China nog steeds op de rand van deflatie
Recente stimuleringsmaatregelen sijpelen blijkbaar maar traag door
In veel landen is de kernvraag voor het monetair beleid of en hoe snel de inflatie terugkeert naar de doelstelling. In China liggen de kaarten tot nader bericht anders. Onzekerheid over onder meer de vastgoedmarkt en de arbeidsmarkt wegen al een hele tijd op het binnenlands sentiment en de vraag. Aan de aanbodzijde van de vergelijking kampen heel wat sectoren met overcapaciteit. Dat zorgt voor neerwaartse prijsdruk en een roep voor bijkomende (fiscale en monetaire) stimulus om de activiteit te ondersteunen en te voorkomen dat het disinflatieproces zich verder uitdiept. In dit verband brachten de inflatiecijfers vanmorgen misschien toch enig voorzichtig positief nieuws.
De algemene CPI inflatie daalde in november nog wel met -0.6% M/M en 0.2% j/j. In oktober schreven we nog -0.3% M/M en 0.3% J/J. Goed nieuws is wel dat daling vooral op conto kwam van een forse daling in de voedselprijzen (-2.7% M/M, waardoor het J/J cijfer afkoelde van 2.9% tot 1.0%) omwille van gunstigere weersomstandigheden. De kerninflatie (zonder voedsel en energieprijzen) trok lichtjes aan van 0.2% J/J tot 0.3% J/J. Ook de producentenprijzen, hoewel nog steeds in deflatoir gebied, werden iets minder negatief (-2.5% j/j van -2.9% in oktober en een marktverwachting van -2.8%). Het blijft voorlopig allemaal nog zeer fragiel, maar in oktober waren er ook al voorzichtige tekenen dat de consumptie het iets beter deed, al was dat mogelijk ook deels het gevolg van gesubsidieerde prijsverlagingen voor sommige producten.
Later deze week zijn er een reeks vergaderingen op het hoogste politieke niveau, waaronder het ‘Central Economic Work Conference’. Indien daar zoals verwacht beslist wordt een groeidoelstelling van om en bij de 5.0% aan te houden, impliceert dat ook dat de economie verdere fiscale en monetaire steun nodig heeft, zeker omdat mogelijke tarieven door de Trump-administratie kunnen wegen op de export die recent de groei ondersteunde. In dit verband moet/zal de aandacht dan waarschijnlijk ook minstens deels gaan naar het verder stimuleren van de binnenlandse vraag.
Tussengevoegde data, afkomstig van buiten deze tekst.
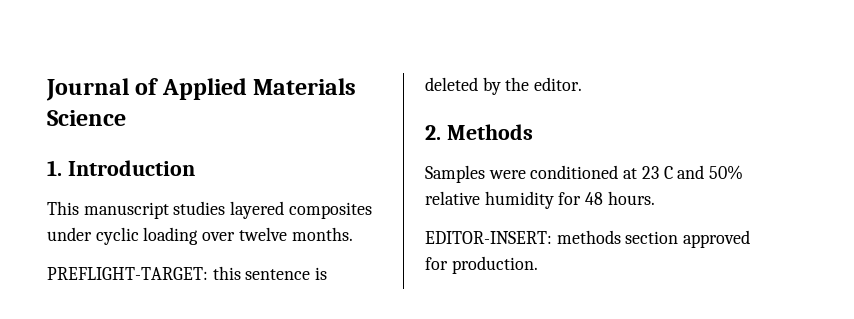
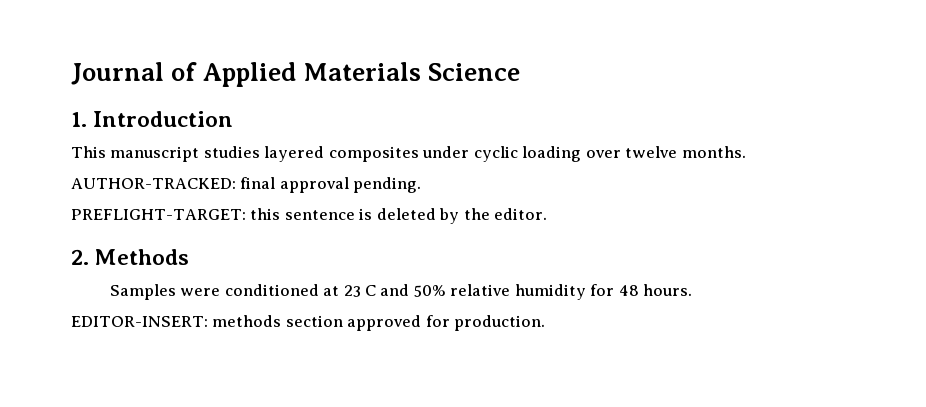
(353, 234) none -> [71,177,422,193] // AUTHOR-TRACKED: final approval pending.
De yuan (USD/CNY 7.278) zette vorige week een jaardieptepunt juist beneden USD/CNY 7.30 en ook het meerjarig dieptepunt van september vorig jaar (USD/CNY 7.35) is niet zo ver meer af. Zoals vele andere muntcombinaties wordt de koers van USD/CNY nog steeds in belangrijke mate bepaald door de algemene USD-beweging. In de huidige context van lage inflatie en een stimulerend beleid, kan de Chinese overheid waarschijnlijk best leven met een relatief zwakke munt, in de mate dat die de financiële stabiliteit/vertrouwen niet aantast. Ook eventuele invoertarieven in de VS wijzen eerder in de richting van een zwakkere Chinese munt.